> EXERCISE INSTRUCTIONS:
a) In the Vostok 1 flight log, what did Gagarin exclaim as the rocket lifted off?
b) Reproduce the Vostok 1 flight log from "Instruments indicated that" to "West until 1967.".
c) Continue the Vostok 1 flight log from where it stops.

The First Decade: 1961-1970
VOSTOK 1 |
|
Int. Designation |
1961 mu 1 |
Launched |
12 April 1961 |
Launch Site |
Pad 1 (later known as the Gagarinskiy Start or Gagarin Pad), Site 5, Baikonur Cosmodrome, Kazakhstan |
Landed |
12 April 1961 |
Landing Site |
30 km southwest of Engels, near Smelovako, Saratov |
Launch Vehicle |
R7 (8K72K serial #E103-16); spacecraft serial number (11F63/3KA) #3 |
Duration |
108 min |
Callsign |
Kedr (Cedar) |
Objective |
First manned test of Vostok spacecraft and launch vehicle systems, procedures and profiles |
Flight Crew
GAGARIN, Yuri Alekseyevich, 27, Soviet Air Force, pilot
Flight Log
12 April 1961 dawned a fine spring day at the Baikonur Cosmodrome. Yuri Gagarin and his back-up, Gherman Titov, awoke in their tiny log cabin alongside a second cottage where the home of their mentor, the space designer Sergei Korolyov had found it hard to sleep. The two were suited up in the MIK building nearby, and by 08: 50 Baikonur time were at Pad 1, exiting from a bus in which they had travelled with many fellow cosmonauts. Traditional hugs and kisses followed at the foot of the rocket, before Gagarin left Titov grounded. Gagarin was inside his capsule (known as the “sharik” – sphere) by 09: 10 hours.
Instruments indicated that the hatch had failed to seal properly, delaying the launch by seven minutes. At 11: 07 hours, the engines of the Vostok booster sprang to life, building up to full thrust, while from the nearby blockhouse, Korolyov bid Gagarin farewell. The booster clamps were released and the cosmonaut was airborne. “Poyekhali” (“Off we go”) Gagarin exclaimed as the rocket lifted off. The rocket’s ascent was excellently filmed from the launch pad and its shimmering shadow moving across the flat steppe land of Kazakhstan is one memorable shot from the now frequently shown film, which was strictly off-limits in the West until 1967.
By 11: 21 hours (09: 21 hours Moscow time, 06: 21 hours gmt) Gagarin was in orbit, a mere passenger on an automatic flight, in which even the retro-fire would be triggered from the ground. Manual control was possible but not planned for the flight. Indeed, the manual controls were locked on Vostok (East) 1 (the Russians do not officially number the first spacecraft of a new type, although Soyuz TMA1 in 2002 was designated as such) but could have been released in an emergency, provided Gagarin was radioed a three-digit code to give him control. Gagarin sent messages of goodwill
Yuri Gagarin, shortly after his pioneering flight into space on 12 April 1961 in Vostok, the first entry in the manned space flight log book |
and the unsurprising news that the Earth was “blue and the sky very, very dark.” Vostok, in its 65.07° inclination orbit (the highest inclination of a manned spacecraft to date), with a maximum altitude of 302 km (188 miles), sailed over the Pacific Ocean, South America and the Atlantic.

[Source data]
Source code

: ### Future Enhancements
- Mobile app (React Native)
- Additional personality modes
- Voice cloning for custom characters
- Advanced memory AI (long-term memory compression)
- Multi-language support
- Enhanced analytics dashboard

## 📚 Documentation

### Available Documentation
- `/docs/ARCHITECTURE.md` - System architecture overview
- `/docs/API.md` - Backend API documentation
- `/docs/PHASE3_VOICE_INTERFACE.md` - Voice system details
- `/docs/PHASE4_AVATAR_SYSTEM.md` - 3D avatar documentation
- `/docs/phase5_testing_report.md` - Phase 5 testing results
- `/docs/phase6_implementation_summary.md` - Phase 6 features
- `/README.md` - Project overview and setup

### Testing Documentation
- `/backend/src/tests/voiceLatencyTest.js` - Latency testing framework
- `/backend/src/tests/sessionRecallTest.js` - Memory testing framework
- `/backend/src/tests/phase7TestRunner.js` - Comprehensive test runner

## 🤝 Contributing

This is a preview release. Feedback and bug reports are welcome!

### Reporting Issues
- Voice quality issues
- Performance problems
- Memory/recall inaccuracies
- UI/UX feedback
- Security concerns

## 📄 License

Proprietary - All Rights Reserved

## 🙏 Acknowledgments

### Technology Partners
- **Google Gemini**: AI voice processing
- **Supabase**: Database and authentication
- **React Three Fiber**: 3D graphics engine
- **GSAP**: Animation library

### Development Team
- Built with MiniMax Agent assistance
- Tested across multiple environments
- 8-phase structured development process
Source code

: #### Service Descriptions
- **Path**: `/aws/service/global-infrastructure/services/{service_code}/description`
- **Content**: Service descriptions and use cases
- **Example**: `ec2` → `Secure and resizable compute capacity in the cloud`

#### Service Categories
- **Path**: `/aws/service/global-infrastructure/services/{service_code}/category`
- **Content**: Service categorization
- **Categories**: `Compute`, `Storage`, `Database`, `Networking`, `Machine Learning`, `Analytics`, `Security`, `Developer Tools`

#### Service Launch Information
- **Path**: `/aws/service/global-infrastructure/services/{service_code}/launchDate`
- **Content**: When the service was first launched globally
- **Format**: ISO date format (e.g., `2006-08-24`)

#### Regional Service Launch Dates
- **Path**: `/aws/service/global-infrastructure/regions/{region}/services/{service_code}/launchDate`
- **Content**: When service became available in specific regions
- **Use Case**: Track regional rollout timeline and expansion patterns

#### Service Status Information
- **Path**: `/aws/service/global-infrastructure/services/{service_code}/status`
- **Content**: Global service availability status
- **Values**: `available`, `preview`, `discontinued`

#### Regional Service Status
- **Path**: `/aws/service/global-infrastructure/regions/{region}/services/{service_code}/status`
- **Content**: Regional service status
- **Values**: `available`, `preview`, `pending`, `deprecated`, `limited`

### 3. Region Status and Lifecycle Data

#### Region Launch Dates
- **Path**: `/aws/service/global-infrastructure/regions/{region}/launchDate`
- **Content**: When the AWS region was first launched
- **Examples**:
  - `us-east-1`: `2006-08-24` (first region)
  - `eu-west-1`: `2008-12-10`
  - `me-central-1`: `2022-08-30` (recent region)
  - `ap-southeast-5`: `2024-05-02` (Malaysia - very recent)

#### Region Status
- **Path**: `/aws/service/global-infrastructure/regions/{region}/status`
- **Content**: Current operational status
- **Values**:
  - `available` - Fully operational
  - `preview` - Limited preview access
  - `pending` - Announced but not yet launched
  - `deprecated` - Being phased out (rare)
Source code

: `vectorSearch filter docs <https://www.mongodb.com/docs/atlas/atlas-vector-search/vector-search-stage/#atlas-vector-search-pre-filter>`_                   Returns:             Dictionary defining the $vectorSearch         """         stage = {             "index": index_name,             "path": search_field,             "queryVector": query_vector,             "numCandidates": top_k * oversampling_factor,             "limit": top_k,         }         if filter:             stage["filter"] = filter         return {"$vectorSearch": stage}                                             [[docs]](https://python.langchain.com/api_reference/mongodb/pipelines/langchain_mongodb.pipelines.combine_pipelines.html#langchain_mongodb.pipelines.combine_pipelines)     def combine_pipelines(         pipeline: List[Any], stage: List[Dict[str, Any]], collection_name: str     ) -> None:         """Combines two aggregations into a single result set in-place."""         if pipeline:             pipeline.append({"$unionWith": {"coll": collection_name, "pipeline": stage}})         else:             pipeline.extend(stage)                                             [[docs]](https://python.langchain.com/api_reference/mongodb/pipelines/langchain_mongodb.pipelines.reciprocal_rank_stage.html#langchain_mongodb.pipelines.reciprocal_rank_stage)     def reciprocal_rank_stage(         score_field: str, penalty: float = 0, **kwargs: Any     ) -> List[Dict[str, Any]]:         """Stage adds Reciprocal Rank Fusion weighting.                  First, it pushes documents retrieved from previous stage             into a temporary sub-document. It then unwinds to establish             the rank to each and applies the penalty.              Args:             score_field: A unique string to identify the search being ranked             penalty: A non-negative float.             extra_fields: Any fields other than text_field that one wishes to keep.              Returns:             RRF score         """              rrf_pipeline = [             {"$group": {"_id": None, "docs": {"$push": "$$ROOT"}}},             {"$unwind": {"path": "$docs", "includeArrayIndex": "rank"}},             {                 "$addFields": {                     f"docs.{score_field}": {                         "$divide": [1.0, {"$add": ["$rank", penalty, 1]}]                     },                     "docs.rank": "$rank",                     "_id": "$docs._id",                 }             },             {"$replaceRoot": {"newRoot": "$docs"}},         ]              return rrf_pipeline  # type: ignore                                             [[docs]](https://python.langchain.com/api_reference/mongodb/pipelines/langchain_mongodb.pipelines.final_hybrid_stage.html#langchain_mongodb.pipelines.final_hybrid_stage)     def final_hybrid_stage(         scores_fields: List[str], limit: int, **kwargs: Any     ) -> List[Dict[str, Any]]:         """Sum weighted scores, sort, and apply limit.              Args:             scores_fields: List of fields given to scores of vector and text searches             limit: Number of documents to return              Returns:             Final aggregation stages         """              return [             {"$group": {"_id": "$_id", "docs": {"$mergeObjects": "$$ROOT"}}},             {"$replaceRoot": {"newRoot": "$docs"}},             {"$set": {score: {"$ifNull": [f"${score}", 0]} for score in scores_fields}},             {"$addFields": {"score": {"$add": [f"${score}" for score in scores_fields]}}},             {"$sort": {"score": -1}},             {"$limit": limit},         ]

> TASK-BY-TASK OUTPUTS:
a) "Poyekhali" ("Off we go").

b)
Instruments indicated that the hatch had failed to seal properly, delaying the launch by seven minutes. At 11: 07 hours, the engines of the Vostok booster sprang to life, building up to full thrust, while from the nearby blockhouse, Korolyov bid Gagarin farewell. The booster clamps were released and the cosmonaut was airborne. “Poyekhali” (“Off we go”) Gagarin exclaimed as the rocket lifted off. The rocket’s ascent was excellently filmed from the launch pad and its shimmering shadow moving across the flat steppe land of Kazakhstan is one memorable shot from the now frequently shown film, which was strictly off-limits in the West until 1967.

c)
Over Africa, the retro-engine fired, initiating the re-entry, with the time on the clock at T + 1 hour 18 minutes into the flight, Moscow Radio having announced the launch just minutes earlier. The flight module initially did not separate cleanly, which could have resulted in the loss of Gagarin at the moment of his triumph. Fortunately the descent module did finally separate and made a 10-minute re-entry, ending at an altitude of 7 km (4 miles) with drogue parachute deployment. Gagarin ejected and reportedly landed close to bemused farm workers and a cow, 26 km (16 miles) southwest of Engels, near Smelovako, Saratov, at T + 1 hour 48 minutes, for the last 20 minutes of which Gagarin had not been aboard Vostok 1. The flight times of the Vostok cosmonauts and their capsules were released by Energiya in 2000. This revealed that the shariks landed about 10 minutes after the cosmonauts had parachuted to the ground. The time for Gagarin’s capsule was not revealed but this would imply that Gagarin’s “flight” landed at 1 hour 38 minutes – 98 minutes after launch. The fact that Gagarin had landed separately was not realised at the time in the West and not confirmed officially until 1978. Gagarin thus became the first of only six people so far – the Vostok pilots – to end a space flight without their spacecraft. Vostok 1 is also the shortest Soviet one-crew flight and the shortest manned orbital flight.
Milestones
1st manned space flight 1st Vostok manned flight
The next two flights after Gagarin were the two American sub-orbital flights by Alan Shepard on 5 May 1961, and Gus Grissom on 21 July 1961. Details of these flights can be found in the Quest for Space chapter.